Exercises:
a. In three sentences, summarize the passage on sacralism below.
b. Using the passage on sacralism below, say whether each statement agrees with it, answering yes or no and quoting the words that decide it: (i) Hinduism has a sacralised concept of class or caste. (ii) The forces allied with Satan are able to stop the spread of the gospel. (iii) The flourishing of Christians in the West is a testimony to Christendom.
c. Extend the passage on sacralism below, picking up after its final sentence.

Exercise text:
§ §
Sacralism often includes the land itself. The culture and
state are sanctified but for many religions there is a tie between the gods and
the land. Biblically speaking there's a basis for this in terms of the gods,
the now deposed elohim rulers of the nations. These thrones and principalities have
been spoiled by Christ and Satan is bound – no longer able to deceive the
nations (Matt 12.28-29, 28.18-20, Col 2.15, Rev 20.2-3).
The New Covenant epoch, the eschatologically brief period
between the First and Second Comings is a period in which the gospel goes out
to the nations. The Kingdom is universal in its claims (Already) but as all
things have not yet been put under
Christ's feet and will not until His return, there is a raging battle as it
were (1 Cor 15.24-26, Heb 2.8, Eph 6.12-13, 2 Cor 4.4, 1 Pet 5.8-10). The
forces that have allied with Satan cannot stop the spread of the gospel and its
proclamation that their rule and claims have ended – but at the same time they
are tenaciously and ferociously resisting its spread – desiring (it would seem)
to take as many souls as they can down with them.
And so in the pagan world the ancient concept of sacral lands
is retained.* Hinduism in particular also has a sacralised concept of class or
caste that is wed to its particular cosmology. When Christians or other
religious groups appear in their midst the monistic society they (like all
sacralists) would create is thrown into doubt.
And so Christians as a result face oppression and at times
overt persecution. This is tragic but to be expected. It is the course and
calling for Christians in this life.
If Christians in the West were more robust in their
resistance to this grave theological error (which dominates the Christian scene
albeit in an appropriately different form) then they too would face oppression
and persecution. The fact that Christians largely flourish in the West is no
testimony to Christendom but rather is the fruit of Enlightenment values,
Christian worldliness and compromise and in some cases a trace of the phony
veneer that was once called Christendom.**
Regardless as we see today these onetime 'blessings' can quickly
become a curse and lead to cultural implosion with both the society and the
state turning against (an already confused) Church.
I am also disturbed to note that the Indian families are
meeting with Alliance Defending Freedom or ADF – the Right-wing Evangelical
group launched by a group of Dominionists within the United States. This is not
the first time they've popped up in reports coming out of India (even the BBC
has picked this up) and I'm sorry to see them spreading their heretical and
Biblically disobedient form of Christianity to the Developing World.
§ §
Information given:
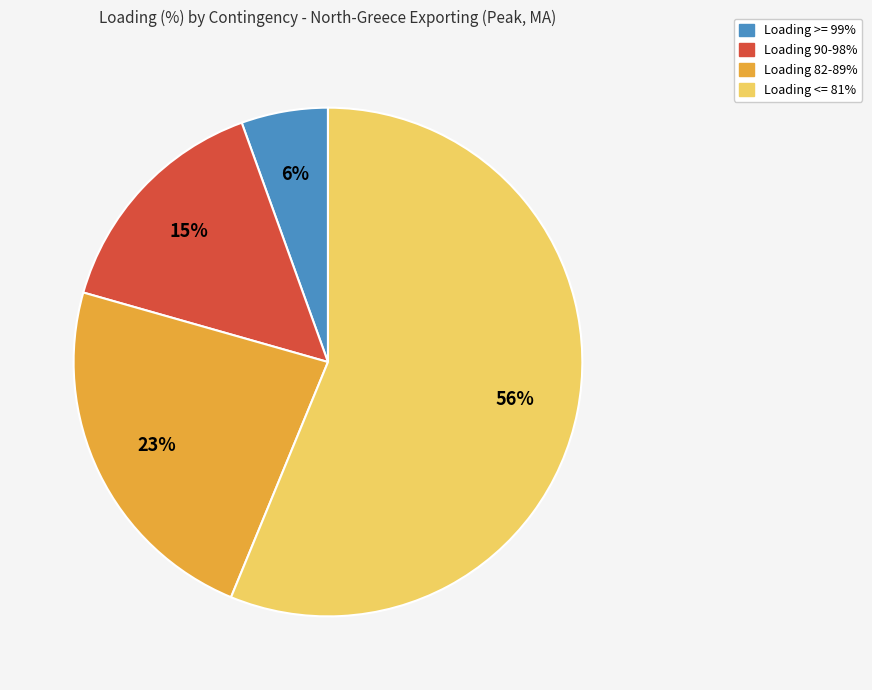

Does any single category account for the majority?

Yes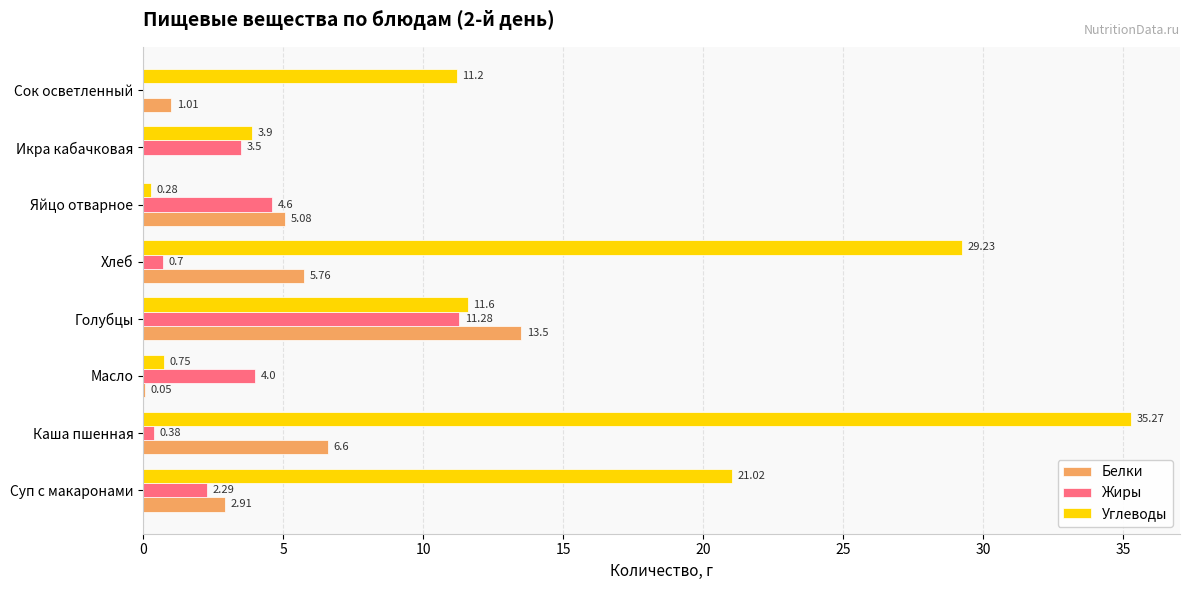

How many values in Жиры are above zero?

7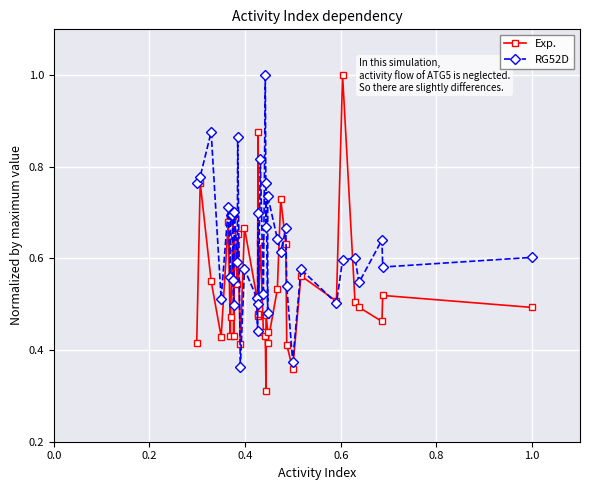

Which series has the largest total across all categories?

RG52D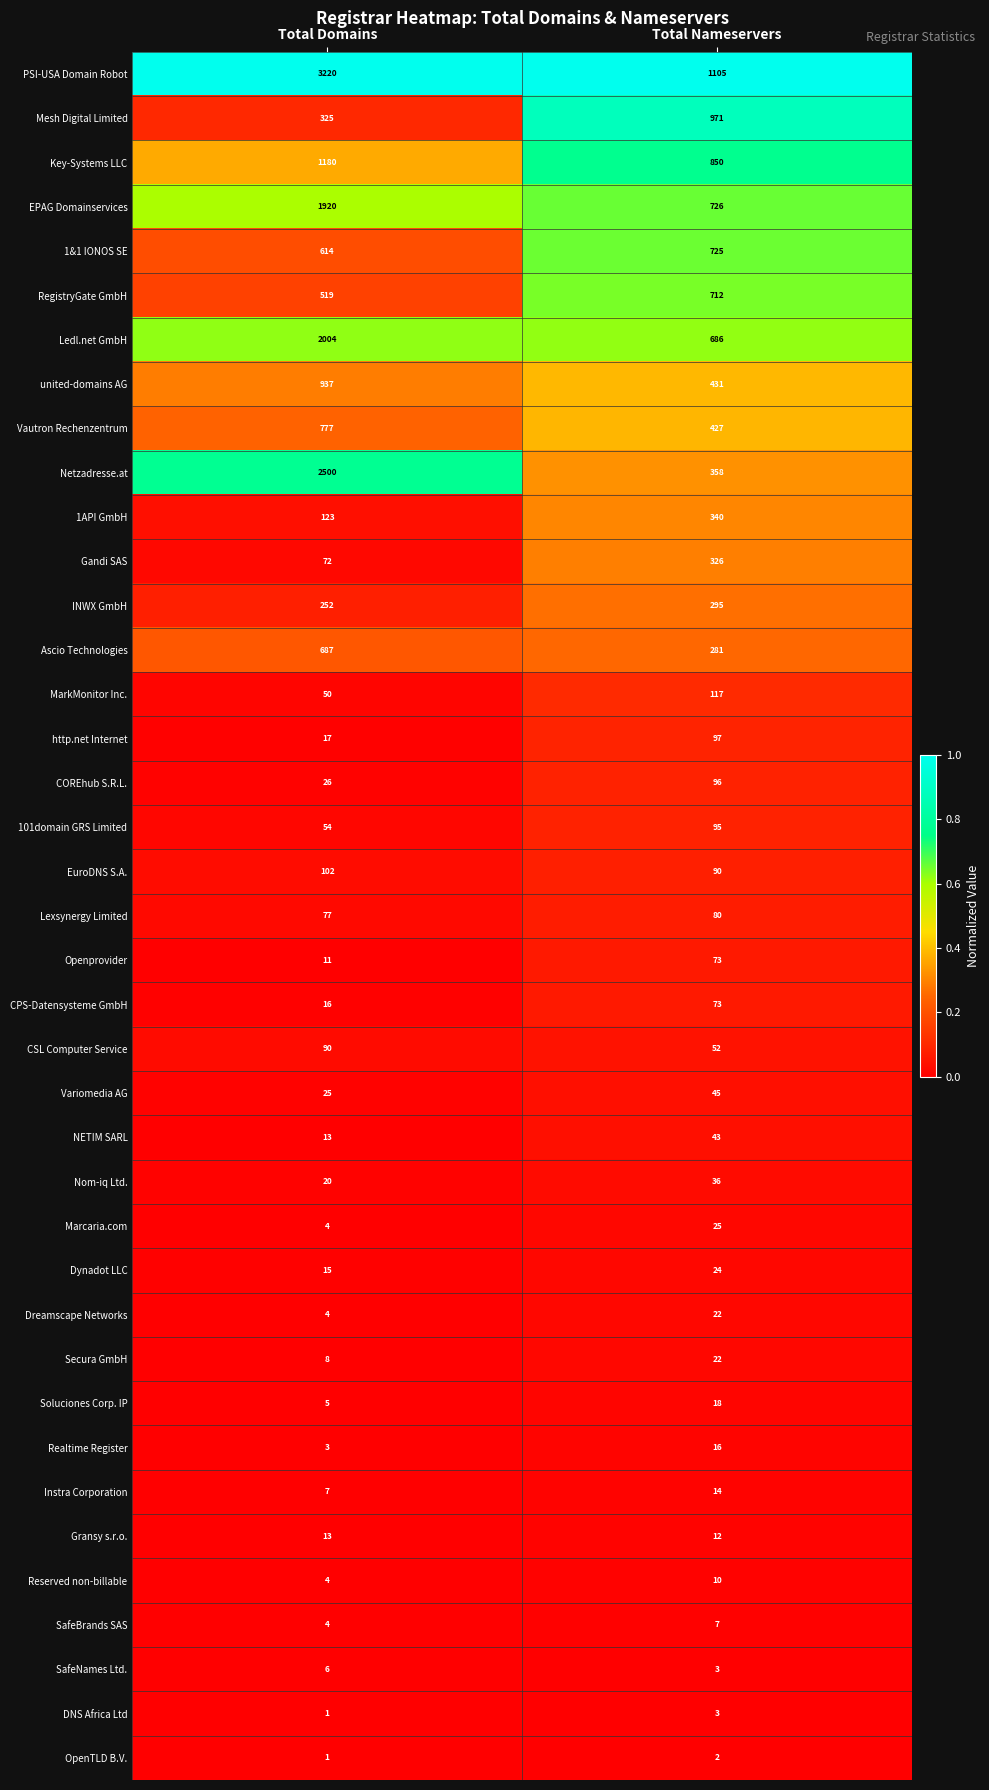

Where is 101domain GRS Limited nearest to the value 74?

Total Domains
§ §
Results for each task:
a. The passage holds that sacralism often includes the land and that many religions tie the gods to the land, though Christ has spoiled these rulers and Satan is bound. In the period between the First and Second Comings, forces allied with Satan cannot stop the gospel's spread but fiercely resist it, and in the pagan world, including Hinduism with its sacralised caste, Christians face oppression and at times overt persecution. It states that Christians in the West flourish because of Enlightenment values and compromise rather than Christendom, and it objects to Indian families meeting with Alliance Defending Freedom.

b.
(i) Yes: "Hinduism in particular also has a sacralised concept of class or caste."
(ii) No: "cannot stop the spread of the gospel."
(iii) No: "is no testimony to Christendom."

c.
It's one thing for a Christian lawyer to provide legal
assistance to someone being targeted – to confound the state's false claims,
tie their arguments in knots, bear witness and essentially shame them. But
that's not what ADF is about. They're activists and lobbyists who file
strategic lawsuits and do all they can to promote a politicised version of
Evangelicalism. This error which has all but destroyed the testimony of the
American Church has over the past few decades been exported and has borne rotten
fruit in places like the United Kingdom, China and Latin America and
increasingly the error is gaining traction in Africa and nations such as India.
For them the case is not one of Christians bearing witness
but it's truly a clash of the sacralisms
as ultimately their theology would (if given the chance) 'Christianise' the
nations and marginalise other religions that fall under their domain. To do so
requires not merely or even primarily the spreading of the gospel by means of
Evangelism – but pedagogical legislation, coercion and control of cultural
institutions. This is what they seek to influence. They're after the culture
and seek transformation from the top down – it's a 21st century
model of the Christianisation programmes seen in the Middle Ages.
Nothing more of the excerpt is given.